Ik hoop dat de Belgische voetbalbond een
clausule in haar eigen reglement vindt om Standard te vervolgen. Dit heeft
namelijk niets meer met vrijheid van meningsuiting te maken. Dit is aanzetten
tot haat en dat is in een vrije, open, maar toch ook door wetten en reglementen
begrensde samenleving strafbaar. Dit heeft ook niets te maken met Charlie Hebdo,
zoals deze namiddag in de verhitte discussies in de sociale media werd
aangegeven: de cartoonisten van dat Franse blad – drie weken geleden nog
obscuur en met een zeer kleine lezersschare, nu plots het chouchou-blad van
lieden die zich voor de rest weinig inspannen om vrije meningsuiting te
verdedigen – provoceerden, balanceerden voortdurend op de dunne scheidslijn
tussen humor en wansmaak, en als dat echt moest dan kon al wie zich beledigd
voelde proberen een beroep te doen op bestaande wetten om hen aan te vechten.
Zo hoort dat in een rechtsstaat.
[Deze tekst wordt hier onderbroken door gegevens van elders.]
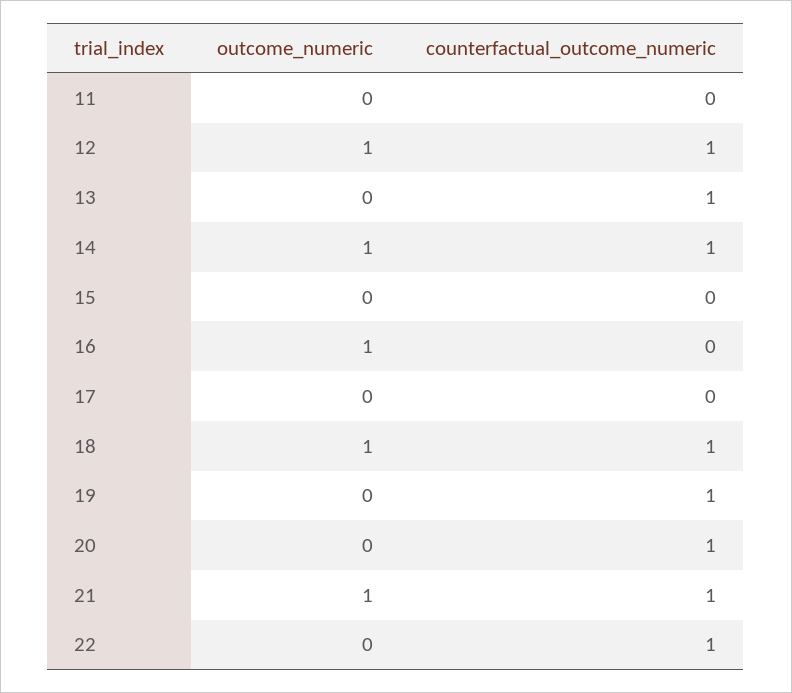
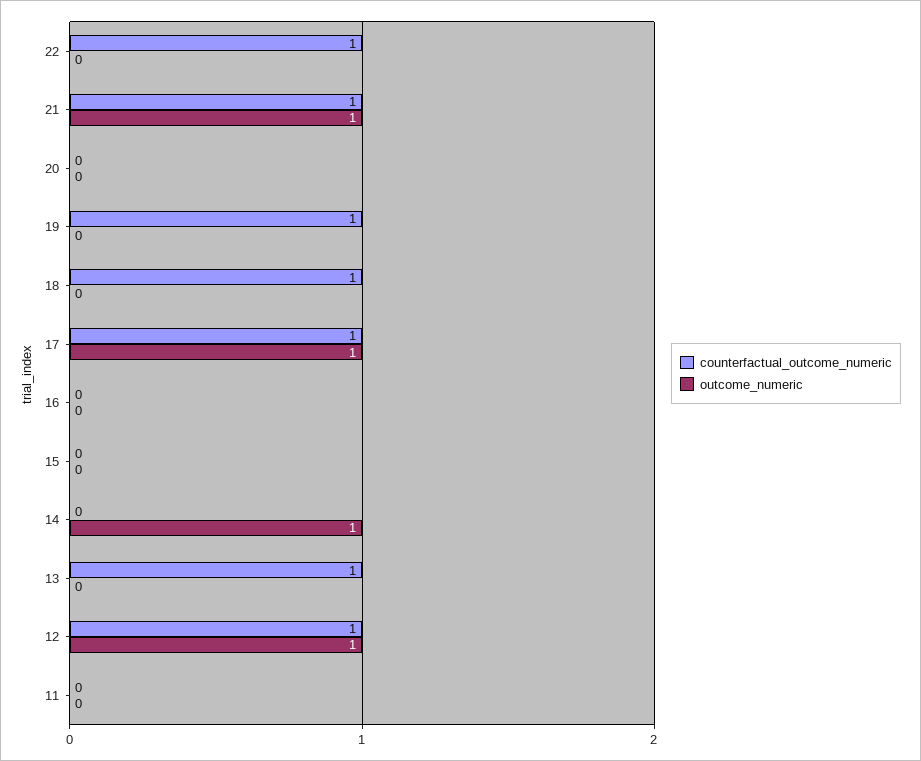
  {
    "outcome_numeric": {
      "11": 0,
      "12": 1,
      "13": 0,
      "14": 1,
      "15": 0,
-     "16": 1,
+     "16": 0,
-     "17": 0,
+     "17": 1,
-     "18": 1,
+     "18": 0,
      "19": 0,
      "20": 0,
      "21": 1,
      "22": 0
    },
    "counterfactual_outcome_numeric": {
      "11": 0,
      "12": 1,
      "13": 1,
-     "14": 1,
+     "14": 0,
      "15": 0,
      "16": 0,
-     "17": 0,
+     "17": 1,
      "18": 1,
      "19": 1,
-     "20": 1,
+     "20": 0,
      "21": 1,
      "22": 1
    }
  }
Ik kan me voorstellen dat anderhalf miljard
moslims de Mohammedcartoons allesbehalve kunnen appreciëren, maar in een
seculiere samenleving moet het mogelijk zijn religieuze symbolen op de korrel
te nemen. Dat is een vrijheid die wij hebben verworven.

Het
woord is aan het bondsparket

Vrijheid van meningsuiting is niet onbeperkt.
Het is het bewijs van verregaande beschaving, maar er zijn grenzen, en terecht.
Als ik mijn buurman zonder reden een dief noem, kan die mij vervolgen wegens
laster en eerroof. Als ik mijn andere buurman, die van Marokkaanse origine is,
een ‘makak’ noemen, kan die mij vervolgen wegens racisme. Als ik iets zou
publiceren dat de staatsveiligheid in het gedrang brengt, kan de overheid mij
vervolgen.

Die supporters van Standard zijn helemaal niet
‘Charlie’. Ze verwarren vrijheid van meningsuiting met de waanidee dat ze
zonder pardon haat mogen zaaien. De daders – de makers van de tifo – vervolgen
wordt zeer moeilijk. Er zal dus geen gewoon juridisch staartje aan deze
wansmaak komen. Het zij zo, laten we het dan toch maar houden op een hele brede
interpretatie van de vrije meningsuiting. Maar aangezien Standard de
organiserende club was van deze wedstrijd, moet het perfect mogelijk zijn om de
club voor een sportief rechtsorgaan te vervolgen.

Flash forward
naar wat komen gaat. Een fikse boete en een of
meerdere wedstrijden achter gesloten deuren moeten spelen, zou een gepaste
straf zijn voor een club als Standard, die al eerder flirtte met zulke strenge
en financieel verreikende straffen. Eerder dit seizoen werd ook de wedstrijd
tegen Zulte Waregem al onderbroken omdat er stoeltjes op het terrein werden
gegooid. Supportersgeweld is nooit ver weg op Sclessin.

Voorwaarde voor een serene en toch kordate
uitspraak is dat de rechtsorganen van de voetbalbond zich nu weer niet verslikken
in hun dadendrang en de hele zaak eerst rustig juridisch bestuderen, om dan met
goede en sluitende argumenten naar voor te komen.